=== Document extract ===

Adding a metric or a table means adding a row in the CSVs, not hardcoding in Python.

Concretely:

  • The l3_asurion seeder (backend/scripts/databricks_mock_data/l3_asurion_main.py) renders DDL on the fly from column_dictionary.csv via app.sql_gen.type_mapper.to_databricks_type. There is no static 02_tables.sql for l3_asurion. If a column in the dictionary disagrees with what the seeder would build, the seeder fails — drift cannot survive.
  • The validator (backend/scripts/validate_dictionary.py) checks the dictionary against itself (FK targets resolve, KPI base_tables exist) AND against the live warehouse (every dictionary column appears in DESCRIBE TABLE with an equivalent type).
  • The SQL generator (Prompt 3, not yet in the code) will scope Bedrock prompts via DataDictionary.subset_for_tables(...) and reject any join outside join_map.csv.

How the dictionary is mounted

docker-compose.yml lines 79-87 mount the folder read-only:

volumes:
  - ./data-dictionary:/app/data-dictionary:ro

DATA_DICTIONARY_ROOT=/app/data-dictionary is exported to the api container so backend/app/sql_gen/dictionary_loader.py finds it. The :ro flag means a routing typo or a CSV edit cannot be quietly fixed inside the container instead of the repo — every change goes through git.

Workflow: seed l3_asurion into Databricks

make seed-databricks-l3 invokes backend/scripts/databricks_mock_data/l3_asurion_main.py.

flowchart TB
    a["data-dictionary/table_catalog.csv<br/>+ column_dictionary.csv"]
    b["dictionary_loader.get_default()"]
    c["For each FQN in TABLES_TO_SEED:<br/>render CREATE OR REPLACE TABLE"]
    d["app.sql_gen.type_mapper.to_databricks_type<br/>(per column)"]
    e["l3_asurion_generators<br/>generate_product_catalog_rows (500)<br/>generate_claim_rows (5000)"]
    f["uploader.insert_rows<br/>(reused from v1 seeder)"]
    dbx[("workspace.l3_asurion.ev_product_catalog<br/>workspace.l3_asurion.ev_claim")]

    a --> b --> c
    c --> d
    c --> e
    d --> f
    e --> f
    f --> dbx

Currently seeded tables (in TABLES_TO_SEED):

  • l3_asurion.ev_product_catalog — 500 rows. The catalog is parent; rows are picked first so ev_claim.product_catalog_id can FK to a real value. Names drawn from a fixed pool of ~20 device models so grouping queries return readable buckets.

=== Recorded data ===

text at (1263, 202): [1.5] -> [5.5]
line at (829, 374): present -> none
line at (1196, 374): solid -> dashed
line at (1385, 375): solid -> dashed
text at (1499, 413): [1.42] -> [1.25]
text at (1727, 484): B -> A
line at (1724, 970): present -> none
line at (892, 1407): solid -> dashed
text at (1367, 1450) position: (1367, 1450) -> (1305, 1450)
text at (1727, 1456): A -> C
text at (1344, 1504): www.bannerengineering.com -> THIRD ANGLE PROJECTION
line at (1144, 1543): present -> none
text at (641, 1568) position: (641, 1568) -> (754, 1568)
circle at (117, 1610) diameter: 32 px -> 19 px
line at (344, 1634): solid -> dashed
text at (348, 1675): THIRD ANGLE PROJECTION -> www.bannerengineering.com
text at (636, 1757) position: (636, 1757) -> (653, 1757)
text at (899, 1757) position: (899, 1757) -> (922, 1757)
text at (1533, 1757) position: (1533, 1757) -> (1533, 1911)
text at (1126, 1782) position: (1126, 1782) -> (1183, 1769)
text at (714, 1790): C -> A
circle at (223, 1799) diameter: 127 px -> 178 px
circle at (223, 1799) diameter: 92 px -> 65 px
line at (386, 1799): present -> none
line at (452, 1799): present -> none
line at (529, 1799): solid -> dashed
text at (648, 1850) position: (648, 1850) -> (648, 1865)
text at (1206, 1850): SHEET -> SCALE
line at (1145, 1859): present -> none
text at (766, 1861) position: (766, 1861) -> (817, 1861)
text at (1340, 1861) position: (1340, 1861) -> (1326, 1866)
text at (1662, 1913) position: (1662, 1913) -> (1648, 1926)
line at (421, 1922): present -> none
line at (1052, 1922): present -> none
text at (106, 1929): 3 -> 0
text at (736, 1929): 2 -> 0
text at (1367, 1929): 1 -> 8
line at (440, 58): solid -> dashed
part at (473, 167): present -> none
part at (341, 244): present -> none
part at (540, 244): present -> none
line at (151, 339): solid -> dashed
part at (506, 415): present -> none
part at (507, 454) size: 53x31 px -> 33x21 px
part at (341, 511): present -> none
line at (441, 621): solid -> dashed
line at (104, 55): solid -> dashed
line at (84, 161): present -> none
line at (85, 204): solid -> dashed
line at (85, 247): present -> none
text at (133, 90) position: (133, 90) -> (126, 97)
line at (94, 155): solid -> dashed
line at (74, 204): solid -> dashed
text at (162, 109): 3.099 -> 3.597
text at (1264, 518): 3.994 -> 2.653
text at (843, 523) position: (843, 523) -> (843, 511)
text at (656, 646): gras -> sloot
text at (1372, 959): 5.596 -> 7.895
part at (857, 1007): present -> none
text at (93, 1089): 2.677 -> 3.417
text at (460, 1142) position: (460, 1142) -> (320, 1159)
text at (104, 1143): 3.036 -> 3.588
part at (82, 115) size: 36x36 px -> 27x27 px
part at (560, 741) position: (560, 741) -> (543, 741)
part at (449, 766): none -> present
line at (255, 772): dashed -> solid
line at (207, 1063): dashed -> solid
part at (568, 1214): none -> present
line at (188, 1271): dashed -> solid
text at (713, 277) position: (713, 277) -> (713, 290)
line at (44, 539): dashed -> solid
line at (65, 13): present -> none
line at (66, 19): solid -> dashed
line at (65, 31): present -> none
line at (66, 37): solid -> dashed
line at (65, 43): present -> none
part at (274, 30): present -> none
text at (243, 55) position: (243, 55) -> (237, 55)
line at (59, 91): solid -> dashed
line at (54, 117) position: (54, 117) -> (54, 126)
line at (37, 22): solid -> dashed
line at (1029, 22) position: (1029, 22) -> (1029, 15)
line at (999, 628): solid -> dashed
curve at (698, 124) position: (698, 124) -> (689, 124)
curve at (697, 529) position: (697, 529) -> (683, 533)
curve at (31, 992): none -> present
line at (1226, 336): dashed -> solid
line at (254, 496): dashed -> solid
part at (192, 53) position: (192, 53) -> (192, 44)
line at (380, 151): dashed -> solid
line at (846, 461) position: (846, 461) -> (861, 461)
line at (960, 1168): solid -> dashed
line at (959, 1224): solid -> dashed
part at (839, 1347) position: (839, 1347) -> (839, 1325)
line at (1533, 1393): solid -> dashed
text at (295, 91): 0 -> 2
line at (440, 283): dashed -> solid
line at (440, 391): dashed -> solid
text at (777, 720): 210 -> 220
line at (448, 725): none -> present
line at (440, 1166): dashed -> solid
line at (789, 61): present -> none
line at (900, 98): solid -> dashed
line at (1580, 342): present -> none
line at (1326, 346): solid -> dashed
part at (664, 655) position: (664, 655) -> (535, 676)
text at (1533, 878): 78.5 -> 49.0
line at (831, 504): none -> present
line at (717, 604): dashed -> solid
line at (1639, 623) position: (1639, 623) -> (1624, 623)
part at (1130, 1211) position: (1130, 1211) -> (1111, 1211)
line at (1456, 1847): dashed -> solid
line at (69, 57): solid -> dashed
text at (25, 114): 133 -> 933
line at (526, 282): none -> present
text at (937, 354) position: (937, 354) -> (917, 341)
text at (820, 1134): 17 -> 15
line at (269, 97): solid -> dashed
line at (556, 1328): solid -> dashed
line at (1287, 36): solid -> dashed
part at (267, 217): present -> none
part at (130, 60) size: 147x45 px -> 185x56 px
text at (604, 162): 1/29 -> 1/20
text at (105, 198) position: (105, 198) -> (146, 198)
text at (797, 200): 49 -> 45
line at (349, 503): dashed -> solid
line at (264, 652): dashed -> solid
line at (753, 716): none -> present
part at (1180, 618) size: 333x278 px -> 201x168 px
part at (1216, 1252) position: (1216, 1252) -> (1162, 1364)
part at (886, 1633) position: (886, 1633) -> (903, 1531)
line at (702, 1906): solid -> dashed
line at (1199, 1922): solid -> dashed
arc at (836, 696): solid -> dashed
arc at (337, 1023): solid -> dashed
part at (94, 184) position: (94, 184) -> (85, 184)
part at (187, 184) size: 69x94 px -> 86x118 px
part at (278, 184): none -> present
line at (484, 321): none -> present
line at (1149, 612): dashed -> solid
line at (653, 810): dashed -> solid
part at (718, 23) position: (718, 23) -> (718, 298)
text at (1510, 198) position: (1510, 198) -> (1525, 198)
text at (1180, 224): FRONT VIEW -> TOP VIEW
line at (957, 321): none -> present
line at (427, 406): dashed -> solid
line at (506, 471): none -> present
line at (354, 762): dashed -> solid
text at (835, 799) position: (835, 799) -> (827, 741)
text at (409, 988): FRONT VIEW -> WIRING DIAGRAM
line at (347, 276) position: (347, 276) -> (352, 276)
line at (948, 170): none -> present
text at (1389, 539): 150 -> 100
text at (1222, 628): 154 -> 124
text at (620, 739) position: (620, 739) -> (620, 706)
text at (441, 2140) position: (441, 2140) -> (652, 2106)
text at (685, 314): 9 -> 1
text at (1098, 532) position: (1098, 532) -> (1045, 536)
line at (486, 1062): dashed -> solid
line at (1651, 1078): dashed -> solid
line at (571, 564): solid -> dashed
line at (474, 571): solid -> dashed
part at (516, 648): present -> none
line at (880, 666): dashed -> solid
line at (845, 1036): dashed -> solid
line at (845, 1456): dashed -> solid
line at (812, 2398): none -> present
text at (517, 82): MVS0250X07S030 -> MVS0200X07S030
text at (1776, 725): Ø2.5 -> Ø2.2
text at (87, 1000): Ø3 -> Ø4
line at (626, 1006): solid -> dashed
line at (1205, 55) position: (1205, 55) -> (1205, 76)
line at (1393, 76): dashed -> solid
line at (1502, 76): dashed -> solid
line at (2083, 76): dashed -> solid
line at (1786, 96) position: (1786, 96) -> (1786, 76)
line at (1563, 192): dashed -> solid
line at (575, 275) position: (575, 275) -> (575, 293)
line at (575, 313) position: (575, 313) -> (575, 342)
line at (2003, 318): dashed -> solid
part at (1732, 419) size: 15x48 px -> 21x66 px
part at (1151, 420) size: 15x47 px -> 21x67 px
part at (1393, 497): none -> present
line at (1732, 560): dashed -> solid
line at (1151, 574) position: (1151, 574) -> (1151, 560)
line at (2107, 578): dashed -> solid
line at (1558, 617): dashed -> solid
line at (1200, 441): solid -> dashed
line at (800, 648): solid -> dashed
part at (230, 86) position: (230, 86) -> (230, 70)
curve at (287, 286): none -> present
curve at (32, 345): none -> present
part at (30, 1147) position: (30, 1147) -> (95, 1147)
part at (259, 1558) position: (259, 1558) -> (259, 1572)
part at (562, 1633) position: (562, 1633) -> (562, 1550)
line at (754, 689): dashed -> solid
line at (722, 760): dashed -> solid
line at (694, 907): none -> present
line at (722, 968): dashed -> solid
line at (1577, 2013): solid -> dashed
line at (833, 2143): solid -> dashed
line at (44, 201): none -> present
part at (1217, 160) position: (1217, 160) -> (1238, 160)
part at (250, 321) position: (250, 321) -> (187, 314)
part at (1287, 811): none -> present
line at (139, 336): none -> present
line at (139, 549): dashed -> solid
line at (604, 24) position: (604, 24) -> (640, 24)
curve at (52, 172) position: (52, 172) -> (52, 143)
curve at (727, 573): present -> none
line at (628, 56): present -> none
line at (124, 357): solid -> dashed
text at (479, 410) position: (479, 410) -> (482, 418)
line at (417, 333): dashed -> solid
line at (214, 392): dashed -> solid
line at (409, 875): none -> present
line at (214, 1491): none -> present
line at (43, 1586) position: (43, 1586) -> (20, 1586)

===

§ Tasks and exercises
• 1. Reproduce everything from "How the dictionary" down to "goes through git." in the data dictionary notes, swapping "repo" for "repository".
• 2. According to the data dictionary notes, which make command invokes the l3_asurion seeder script?

§ Task-by-task solutions
• 1.
How the dictionary is mounted

docker-compose.yml lines 79-87 mount the folder read-only:

volumes:
  - ./data-dictionary:/app/data-dictionary:ro

DATA_DICTIONARY_ROOT=/app/data-dictionary is exported to the api container so backend/app/sql_gen/dictionary_loader.py finds it. The :ro flag means a routing typo or a CSV edit cannot be quietly fixed inside the container instead of the repository — every change goes through git.

• 2. make seed-databricks-l3